Write down exactly the lines from the one with "1443,910 L 1445,968" to the end of the data, first and last included, and no others.

Stored data entries

^^^^^^^^

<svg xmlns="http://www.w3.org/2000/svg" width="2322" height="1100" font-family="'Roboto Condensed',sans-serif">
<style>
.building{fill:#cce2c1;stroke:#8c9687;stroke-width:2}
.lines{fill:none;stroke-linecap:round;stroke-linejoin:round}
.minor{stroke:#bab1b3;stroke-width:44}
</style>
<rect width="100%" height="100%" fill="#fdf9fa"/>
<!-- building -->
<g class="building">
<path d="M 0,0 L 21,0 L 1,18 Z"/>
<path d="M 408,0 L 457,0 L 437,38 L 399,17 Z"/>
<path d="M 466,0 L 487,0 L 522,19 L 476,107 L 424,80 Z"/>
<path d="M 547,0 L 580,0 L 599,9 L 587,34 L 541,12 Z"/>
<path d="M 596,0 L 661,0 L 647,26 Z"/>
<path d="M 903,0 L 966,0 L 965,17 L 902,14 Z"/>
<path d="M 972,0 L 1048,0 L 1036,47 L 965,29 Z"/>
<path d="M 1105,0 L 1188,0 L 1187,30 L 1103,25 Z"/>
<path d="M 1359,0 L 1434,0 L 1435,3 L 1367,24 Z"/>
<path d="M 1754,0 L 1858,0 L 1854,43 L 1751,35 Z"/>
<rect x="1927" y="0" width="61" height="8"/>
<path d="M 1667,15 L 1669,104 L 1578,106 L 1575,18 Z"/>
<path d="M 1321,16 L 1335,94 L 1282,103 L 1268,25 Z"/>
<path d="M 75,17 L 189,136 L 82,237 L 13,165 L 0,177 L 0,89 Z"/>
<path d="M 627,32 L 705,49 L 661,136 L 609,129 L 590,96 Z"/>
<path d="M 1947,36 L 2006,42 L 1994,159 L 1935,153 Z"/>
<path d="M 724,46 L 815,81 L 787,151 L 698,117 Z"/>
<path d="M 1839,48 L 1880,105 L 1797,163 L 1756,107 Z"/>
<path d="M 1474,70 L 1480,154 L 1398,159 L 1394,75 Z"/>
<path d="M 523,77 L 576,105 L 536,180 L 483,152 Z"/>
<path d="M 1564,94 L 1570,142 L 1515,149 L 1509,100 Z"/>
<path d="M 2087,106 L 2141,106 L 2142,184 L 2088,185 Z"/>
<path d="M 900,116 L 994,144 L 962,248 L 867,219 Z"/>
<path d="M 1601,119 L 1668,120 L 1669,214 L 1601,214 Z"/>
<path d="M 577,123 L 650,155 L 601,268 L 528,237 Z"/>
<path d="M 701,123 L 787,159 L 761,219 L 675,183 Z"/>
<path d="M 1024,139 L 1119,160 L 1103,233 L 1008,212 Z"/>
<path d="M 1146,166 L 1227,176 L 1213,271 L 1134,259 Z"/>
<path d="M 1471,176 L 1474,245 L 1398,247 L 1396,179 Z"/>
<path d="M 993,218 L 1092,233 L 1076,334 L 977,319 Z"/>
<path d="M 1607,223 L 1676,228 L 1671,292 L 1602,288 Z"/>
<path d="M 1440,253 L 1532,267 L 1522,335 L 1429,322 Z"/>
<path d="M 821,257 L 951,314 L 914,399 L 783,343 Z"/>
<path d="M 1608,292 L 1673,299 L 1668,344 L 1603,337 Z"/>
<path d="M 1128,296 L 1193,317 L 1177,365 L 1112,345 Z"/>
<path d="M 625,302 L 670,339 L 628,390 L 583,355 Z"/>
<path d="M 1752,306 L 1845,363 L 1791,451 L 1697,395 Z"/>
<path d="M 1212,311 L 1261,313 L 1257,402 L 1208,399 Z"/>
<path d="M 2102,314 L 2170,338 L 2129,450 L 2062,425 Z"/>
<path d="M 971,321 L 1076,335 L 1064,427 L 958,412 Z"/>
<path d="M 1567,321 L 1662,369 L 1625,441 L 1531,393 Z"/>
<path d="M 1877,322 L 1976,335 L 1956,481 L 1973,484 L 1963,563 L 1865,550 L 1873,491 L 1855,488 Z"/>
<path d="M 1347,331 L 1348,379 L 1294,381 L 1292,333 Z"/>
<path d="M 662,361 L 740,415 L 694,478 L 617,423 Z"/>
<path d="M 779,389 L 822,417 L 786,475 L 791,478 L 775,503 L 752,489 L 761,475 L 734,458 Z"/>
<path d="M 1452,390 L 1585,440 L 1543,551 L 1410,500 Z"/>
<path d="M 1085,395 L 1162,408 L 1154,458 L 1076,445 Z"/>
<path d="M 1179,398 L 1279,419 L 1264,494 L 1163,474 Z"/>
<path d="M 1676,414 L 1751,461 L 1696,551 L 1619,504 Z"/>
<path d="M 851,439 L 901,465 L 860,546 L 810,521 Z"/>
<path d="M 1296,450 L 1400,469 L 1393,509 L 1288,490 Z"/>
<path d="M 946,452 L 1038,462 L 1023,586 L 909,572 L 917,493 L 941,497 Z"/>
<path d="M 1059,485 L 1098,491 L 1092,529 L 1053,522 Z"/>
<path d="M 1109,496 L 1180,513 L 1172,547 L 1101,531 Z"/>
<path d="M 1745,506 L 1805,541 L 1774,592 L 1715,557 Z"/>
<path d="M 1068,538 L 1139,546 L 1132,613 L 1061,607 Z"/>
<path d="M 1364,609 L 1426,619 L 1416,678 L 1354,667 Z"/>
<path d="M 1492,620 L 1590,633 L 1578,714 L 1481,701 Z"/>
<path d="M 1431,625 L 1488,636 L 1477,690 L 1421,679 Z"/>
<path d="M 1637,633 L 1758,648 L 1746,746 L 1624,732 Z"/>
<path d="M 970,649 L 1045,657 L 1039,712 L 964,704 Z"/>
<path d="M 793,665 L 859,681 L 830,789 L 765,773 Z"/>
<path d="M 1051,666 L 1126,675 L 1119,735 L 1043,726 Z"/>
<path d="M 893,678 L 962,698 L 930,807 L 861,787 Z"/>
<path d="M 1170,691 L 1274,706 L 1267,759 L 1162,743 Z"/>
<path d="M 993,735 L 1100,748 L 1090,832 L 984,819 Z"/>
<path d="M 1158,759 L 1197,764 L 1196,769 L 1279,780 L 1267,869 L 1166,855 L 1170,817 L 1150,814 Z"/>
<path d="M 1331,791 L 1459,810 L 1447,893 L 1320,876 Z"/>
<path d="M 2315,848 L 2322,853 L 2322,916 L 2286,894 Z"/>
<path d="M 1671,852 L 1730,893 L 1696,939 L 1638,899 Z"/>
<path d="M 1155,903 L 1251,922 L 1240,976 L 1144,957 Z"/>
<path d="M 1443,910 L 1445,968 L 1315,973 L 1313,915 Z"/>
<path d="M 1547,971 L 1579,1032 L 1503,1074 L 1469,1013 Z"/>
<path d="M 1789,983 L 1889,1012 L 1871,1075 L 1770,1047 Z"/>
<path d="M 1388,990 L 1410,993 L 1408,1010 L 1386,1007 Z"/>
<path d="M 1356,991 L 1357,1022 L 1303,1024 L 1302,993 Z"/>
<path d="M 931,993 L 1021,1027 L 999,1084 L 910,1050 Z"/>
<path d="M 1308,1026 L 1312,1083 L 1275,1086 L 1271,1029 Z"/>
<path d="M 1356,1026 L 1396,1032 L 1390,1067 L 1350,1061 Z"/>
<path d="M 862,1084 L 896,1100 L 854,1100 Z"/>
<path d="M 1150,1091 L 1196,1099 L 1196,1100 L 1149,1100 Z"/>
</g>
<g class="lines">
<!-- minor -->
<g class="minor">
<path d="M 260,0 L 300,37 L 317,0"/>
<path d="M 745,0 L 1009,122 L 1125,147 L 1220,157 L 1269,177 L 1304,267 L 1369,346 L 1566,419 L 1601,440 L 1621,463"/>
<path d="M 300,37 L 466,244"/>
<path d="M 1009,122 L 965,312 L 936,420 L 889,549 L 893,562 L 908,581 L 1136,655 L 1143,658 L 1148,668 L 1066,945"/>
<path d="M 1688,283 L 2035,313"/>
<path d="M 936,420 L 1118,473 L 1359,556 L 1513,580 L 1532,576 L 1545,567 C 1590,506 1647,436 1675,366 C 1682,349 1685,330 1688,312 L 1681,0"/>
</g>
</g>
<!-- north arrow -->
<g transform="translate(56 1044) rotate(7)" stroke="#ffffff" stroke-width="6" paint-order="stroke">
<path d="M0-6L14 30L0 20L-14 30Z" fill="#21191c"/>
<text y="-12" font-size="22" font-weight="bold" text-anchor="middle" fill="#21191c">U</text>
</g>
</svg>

^^^^^^^^

_Answer box_
<path d="M 1443,910 L 1445,968 L 1315,973 L 1313,915 Z"/>
<path d="M 1547,971 L 1579,1032 L 1503,1074 L 1469,1013 Z"/>
<path d="M 1789,983 L 1889,1012 L 1871,1075 L 1770,1047 Z"/>
<path d="M 1388,990 L 1410,993 L 1408,1010 L 1386,1007 Z"/>
<path d="M 1356,991 L 1357,1022 L 1303,1024 L 1302,993 Z"/>
<path d="M 931,993 L 1021,1027 L 999,1084 L 910,1050 Z"/>
<path d="M 1308,1026 L 1312,1083 L 1275,1086 L 1271,1029 Z"/>
<path d="M 1356,1026 L 1396,1032 L 1390,1067 L 1350,1061 Z"/>
<path d="M 862,1084 L 896,1100 L 854,1100 Z"/>
<path d="M 1150,1091 L 1196,1099 L 1196,1100 L 1149,1100 Z"/>
</g>
<g class="lines">
<!-- minor -->
<g class="minor">
<path d="M 260,0 L 300,37 L 317,0"/>
<path d="M 745,0 L 1009,122 L 1125,147 L 1220,157 L 1269,177 L 1304,267 L 1369,346 L 1566,419 L 1601,440 L 1621,463"/>
<path d="M 300,37 L 466,244"/>
<path d="M 1009,122 L 965,312 L 936,420 L 889,549 L 893,562 L 908,581 L 1136,655 L 1143,658 L 1148,668 L 1066,945"/>
<path d="M 1688,283 L 2035,313"/>
<path d="M 936,420 L 1118,473 L 1359,556 L 1513,580 L 1532,576 L 1545,567 C 1590,506 1647,436 1675,366 C 1682,349 1685,330 1688,312 L 1681,0"/>
</g>
</g>
<!-- north arrow -->
<g transform="translate(56 1044) rotate(7)" stroke="#ffffff" stroke-width="6" paint-order="stroke">
<path d="M0-6L14 30L0 20L-14 30Z" fill="#21191c"/>
<text y="-12" font-size="22" font-weight="bold" text-anchor="middle" fill="#21191c">U</text>
</g>
</svg>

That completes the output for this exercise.